— SUPPLIED RECORDS —

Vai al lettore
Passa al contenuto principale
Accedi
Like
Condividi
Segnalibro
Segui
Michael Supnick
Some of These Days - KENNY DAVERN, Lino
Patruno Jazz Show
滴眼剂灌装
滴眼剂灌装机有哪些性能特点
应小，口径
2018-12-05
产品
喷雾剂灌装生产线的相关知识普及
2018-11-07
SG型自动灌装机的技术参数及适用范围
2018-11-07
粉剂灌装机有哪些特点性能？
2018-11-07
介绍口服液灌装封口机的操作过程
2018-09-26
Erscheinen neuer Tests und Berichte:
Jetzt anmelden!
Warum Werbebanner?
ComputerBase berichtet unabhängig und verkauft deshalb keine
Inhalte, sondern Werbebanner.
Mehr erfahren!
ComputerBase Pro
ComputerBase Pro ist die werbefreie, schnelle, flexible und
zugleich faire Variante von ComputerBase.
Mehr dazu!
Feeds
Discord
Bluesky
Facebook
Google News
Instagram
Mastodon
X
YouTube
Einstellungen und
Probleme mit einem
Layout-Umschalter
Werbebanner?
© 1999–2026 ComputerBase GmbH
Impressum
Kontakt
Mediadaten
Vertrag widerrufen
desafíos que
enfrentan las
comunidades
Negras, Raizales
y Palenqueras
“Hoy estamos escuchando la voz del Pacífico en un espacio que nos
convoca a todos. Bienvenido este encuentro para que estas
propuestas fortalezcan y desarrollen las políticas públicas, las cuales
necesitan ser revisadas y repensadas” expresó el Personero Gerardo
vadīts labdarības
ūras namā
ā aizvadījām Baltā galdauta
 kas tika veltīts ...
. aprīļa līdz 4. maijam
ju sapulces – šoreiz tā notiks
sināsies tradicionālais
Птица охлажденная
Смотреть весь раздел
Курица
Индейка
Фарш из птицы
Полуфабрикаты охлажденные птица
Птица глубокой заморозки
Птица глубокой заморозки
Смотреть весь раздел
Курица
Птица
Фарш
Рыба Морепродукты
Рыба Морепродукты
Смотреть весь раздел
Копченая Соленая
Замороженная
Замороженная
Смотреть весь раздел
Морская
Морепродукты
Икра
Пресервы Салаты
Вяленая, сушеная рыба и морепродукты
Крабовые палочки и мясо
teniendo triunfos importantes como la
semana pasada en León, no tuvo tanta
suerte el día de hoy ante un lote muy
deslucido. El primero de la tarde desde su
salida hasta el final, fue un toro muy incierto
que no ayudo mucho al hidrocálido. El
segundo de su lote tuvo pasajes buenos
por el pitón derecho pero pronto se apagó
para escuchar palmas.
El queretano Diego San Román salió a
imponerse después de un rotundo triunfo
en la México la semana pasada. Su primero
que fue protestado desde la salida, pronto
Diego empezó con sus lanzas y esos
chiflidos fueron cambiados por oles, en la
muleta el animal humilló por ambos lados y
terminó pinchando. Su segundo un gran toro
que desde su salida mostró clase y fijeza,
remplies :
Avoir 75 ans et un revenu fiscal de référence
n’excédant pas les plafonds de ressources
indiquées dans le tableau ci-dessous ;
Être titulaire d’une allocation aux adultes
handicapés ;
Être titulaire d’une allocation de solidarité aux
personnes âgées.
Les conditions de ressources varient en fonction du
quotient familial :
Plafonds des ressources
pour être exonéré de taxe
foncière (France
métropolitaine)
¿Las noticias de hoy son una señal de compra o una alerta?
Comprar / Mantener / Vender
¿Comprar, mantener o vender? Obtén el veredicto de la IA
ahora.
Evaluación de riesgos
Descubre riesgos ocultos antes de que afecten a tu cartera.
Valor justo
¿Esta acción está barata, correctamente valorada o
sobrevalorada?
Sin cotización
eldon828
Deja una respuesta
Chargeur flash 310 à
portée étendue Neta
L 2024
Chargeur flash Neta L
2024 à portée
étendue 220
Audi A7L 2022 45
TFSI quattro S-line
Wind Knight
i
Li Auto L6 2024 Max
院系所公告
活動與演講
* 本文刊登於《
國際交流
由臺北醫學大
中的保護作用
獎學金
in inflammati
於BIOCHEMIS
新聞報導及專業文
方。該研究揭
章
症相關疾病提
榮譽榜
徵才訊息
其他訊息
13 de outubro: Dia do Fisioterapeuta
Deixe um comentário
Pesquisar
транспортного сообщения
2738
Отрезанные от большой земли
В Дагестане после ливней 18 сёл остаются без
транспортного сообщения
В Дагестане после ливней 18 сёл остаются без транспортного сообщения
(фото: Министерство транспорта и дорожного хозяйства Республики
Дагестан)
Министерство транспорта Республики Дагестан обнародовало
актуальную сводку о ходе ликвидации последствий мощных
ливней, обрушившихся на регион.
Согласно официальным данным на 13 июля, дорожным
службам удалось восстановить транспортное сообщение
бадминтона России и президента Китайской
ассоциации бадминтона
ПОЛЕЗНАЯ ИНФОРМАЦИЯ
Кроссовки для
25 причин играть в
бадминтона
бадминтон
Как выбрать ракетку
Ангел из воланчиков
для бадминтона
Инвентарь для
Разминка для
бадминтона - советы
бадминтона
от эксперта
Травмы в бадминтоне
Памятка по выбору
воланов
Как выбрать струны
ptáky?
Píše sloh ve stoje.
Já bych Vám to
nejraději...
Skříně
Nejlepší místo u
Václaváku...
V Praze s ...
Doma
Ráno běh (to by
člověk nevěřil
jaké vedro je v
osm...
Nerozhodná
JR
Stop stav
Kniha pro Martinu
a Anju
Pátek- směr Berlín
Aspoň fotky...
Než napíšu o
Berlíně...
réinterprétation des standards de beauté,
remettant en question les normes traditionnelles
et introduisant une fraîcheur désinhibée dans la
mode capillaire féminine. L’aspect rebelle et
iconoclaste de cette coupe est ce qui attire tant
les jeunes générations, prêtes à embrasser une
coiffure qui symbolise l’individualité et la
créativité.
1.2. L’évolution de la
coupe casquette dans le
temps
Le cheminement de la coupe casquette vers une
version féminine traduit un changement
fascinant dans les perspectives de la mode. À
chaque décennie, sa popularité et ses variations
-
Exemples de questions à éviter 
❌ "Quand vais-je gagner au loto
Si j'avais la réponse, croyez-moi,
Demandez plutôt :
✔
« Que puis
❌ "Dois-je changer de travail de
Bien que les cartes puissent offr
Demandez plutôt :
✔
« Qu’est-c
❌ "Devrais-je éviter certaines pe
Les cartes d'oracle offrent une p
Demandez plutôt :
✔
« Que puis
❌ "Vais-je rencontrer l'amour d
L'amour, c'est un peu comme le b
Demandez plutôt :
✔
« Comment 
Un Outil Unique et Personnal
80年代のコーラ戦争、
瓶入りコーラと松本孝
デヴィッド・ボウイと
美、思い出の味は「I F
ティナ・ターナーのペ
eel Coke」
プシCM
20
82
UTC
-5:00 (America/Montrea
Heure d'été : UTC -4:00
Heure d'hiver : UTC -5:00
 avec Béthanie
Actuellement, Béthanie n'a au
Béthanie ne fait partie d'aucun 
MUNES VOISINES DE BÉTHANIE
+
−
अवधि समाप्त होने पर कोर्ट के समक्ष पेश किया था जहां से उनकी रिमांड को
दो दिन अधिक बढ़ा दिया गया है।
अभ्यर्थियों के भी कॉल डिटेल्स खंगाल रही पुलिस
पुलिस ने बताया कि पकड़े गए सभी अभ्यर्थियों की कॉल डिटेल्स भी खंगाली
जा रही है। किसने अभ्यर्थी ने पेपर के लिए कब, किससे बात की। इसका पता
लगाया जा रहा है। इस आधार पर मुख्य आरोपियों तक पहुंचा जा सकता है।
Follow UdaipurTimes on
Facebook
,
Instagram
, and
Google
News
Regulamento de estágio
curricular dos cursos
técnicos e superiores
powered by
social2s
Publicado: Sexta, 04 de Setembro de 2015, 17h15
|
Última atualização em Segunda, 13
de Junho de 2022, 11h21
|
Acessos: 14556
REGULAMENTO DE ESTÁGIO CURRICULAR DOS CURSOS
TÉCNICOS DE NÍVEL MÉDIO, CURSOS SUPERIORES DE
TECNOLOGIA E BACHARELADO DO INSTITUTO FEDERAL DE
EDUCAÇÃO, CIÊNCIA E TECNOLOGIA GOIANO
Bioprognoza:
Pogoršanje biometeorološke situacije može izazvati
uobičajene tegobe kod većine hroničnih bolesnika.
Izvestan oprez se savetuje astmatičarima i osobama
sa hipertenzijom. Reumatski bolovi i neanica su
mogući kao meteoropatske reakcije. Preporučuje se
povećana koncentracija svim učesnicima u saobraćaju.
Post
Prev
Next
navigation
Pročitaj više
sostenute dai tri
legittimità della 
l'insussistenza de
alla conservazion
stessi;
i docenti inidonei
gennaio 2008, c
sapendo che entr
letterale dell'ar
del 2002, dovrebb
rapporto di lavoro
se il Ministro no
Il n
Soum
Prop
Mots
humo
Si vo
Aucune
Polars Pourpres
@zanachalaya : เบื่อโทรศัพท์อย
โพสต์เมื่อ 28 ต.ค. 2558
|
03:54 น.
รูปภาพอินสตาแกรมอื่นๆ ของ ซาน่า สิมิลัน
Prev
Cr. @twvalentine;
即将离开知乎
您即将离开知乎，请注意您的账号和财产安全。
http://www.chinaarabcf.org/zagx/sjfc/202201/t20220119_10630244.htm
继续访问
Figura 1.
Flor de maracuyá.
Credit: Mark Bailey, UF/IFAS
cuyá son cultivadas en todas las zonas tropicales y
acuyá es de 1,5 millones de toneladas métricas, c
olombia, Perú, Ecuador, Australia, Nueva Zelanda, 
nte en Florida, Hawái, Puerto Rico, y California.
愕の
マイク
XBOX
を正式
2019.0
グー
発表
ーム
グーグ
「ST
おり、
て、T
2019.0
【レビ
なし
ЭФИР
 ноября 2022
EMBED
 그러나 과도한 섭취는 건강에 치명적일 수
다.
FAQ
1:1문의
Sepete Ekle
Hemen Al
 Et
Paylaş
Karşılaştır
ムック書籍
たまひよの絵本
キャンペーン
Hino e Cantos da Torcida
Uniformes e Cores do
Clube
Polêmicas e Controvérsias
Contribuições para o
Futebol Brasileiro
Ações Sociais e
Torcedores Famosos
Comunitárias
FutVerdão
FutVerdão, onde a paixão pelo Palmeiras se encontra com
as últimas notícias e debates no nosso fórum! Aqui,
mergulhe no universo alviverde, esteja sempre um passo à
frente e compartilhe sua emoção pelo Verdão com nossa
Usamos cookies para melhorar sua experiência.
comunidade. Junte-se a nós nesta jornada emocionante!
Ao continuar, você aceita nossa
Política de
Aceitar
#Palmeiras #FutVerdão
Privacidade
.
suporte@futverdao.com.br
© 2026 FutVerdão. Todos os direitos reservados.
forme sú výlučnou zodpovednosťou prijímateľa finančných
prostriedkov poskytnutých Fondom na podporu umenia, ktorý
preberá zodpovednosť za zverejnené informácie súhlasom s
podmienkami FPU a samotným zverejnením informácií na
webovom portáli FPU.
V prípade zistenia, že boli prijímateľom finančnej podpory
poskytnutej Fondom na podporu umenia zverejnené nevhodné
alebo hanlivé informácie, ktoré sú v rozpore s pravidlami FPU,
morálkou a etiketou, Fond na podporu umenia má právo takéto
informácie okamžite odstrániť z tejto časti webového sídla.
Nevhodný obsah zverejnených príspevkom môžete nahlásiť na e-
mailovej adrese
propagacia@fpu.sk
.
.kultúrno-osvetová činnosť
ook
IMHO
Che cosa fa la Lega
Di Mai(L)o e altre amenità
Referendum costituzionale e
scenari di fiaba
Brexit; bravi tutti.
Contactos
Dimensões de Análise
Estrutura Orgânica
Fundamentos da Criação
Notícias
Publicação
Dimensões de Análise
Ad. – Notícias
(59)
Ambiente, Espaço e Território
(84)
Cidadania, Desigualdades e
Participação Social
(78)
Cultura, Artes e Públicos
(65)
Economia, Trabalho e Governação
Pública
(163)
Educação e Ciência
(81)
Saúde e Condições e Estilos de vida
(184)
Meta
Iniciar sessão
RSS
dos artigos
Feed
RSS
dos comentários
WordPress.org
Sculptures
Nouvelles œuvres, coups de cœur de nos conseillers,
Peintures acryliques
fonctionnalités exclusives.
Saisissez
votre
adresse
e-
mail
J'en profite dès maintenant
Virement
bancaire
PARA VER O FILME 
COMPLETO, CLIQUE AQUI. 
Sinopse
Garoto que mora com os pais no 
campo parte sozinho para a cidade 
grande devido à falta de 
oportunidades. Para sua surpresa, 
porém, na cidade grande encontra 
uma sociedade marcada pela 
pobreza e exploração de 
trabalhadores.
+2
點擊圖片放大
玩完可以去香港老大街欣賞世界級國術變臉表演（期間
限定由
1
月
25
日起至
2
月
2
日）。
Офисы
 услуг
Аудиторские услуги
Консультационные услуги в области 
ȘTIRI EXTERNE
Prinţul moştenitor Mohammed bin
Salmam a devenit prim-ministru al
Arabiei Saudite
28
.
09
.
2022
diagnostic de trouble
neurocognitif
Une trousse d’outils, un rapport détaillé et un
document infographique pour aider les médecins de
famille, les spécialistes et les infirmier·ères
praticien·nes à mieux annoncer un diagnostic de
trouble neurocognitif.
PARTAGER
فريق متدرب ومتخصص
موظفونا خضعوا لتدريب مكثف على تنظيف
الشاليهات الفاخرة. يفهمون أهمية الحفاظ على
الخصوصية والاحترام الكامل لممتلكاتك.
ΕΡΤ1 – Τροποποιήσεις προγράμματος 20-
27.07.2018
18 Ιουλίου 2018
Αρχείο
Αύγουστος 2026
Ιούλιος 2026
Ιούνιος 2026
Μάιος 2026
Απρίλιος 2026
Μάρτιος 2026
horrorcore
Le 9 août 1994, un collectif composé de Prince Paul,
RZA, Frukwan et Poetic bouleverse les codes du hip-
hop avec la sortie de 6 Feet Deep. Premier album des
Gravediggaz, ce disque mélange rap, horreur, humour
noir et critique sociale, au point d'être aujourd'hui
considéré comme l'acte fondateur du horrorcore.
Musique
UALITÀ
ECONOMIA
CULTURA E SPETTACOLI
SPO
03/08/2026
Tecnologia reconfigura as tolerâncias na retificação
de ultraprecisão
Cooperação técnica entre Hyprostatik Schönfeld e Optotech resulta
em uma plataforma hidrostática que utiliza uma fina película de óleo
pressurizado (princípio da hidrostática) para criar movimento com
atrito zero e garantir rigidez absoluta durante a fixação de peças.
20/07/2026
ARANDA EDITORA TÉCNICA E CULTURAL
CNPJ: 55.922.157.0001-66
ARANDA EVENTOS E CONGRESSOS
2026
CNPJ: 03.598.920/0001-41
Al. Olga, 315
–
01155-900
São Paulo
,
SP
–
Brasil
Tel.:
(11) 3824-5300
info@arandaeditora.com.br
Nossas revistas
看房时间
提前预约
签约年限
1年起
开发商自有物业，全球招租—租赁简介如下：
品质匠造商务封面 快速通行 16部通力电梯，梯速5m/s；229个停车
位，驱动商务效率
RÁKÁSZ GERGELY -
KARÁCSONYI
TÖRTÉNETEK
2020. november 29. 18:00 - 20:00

— DIRECTIONS FOR THIS TASK —
Above are the records; from them, give again exactly the lines from the one containing "Αύγουστος 2026" to the one containing "em uma plataforma", both lines included, and nothing more.

— SOLUTION TO THIS PROBLEM —
Αύγουστος 2026
Ιούλιος 2026
Ιούνιος 2026
Μάιος 2026
Απρίλιος 2026
Μάρτιος 2026
horrorcore
Le 9 août 1994, un collectif composé de Prince Paul,
RZA, Frukwan et Poetic bouleverse les codes du hip-
hop avec la sortie de 6 Feet Deep. Premier album des
Gravediggaz, ce disque mélange rap, horreur, humour
noir et critique sociale, au point d'être aujourd'hui
considéré comme l'acte fondateur du horrorcore.
Musique
UALITÀ
ECONOMIA
CULTURA E SPETTACOLI
SPO
03/08/2026
Tecnologia reconfigura as tolerâncias na retificação
de ultraprecisão
Cooperação técnica entre Hyprostatik Schönfeld e Optotech resulta
em uma plataforma hidrostática que utiliza uma fina película de óleo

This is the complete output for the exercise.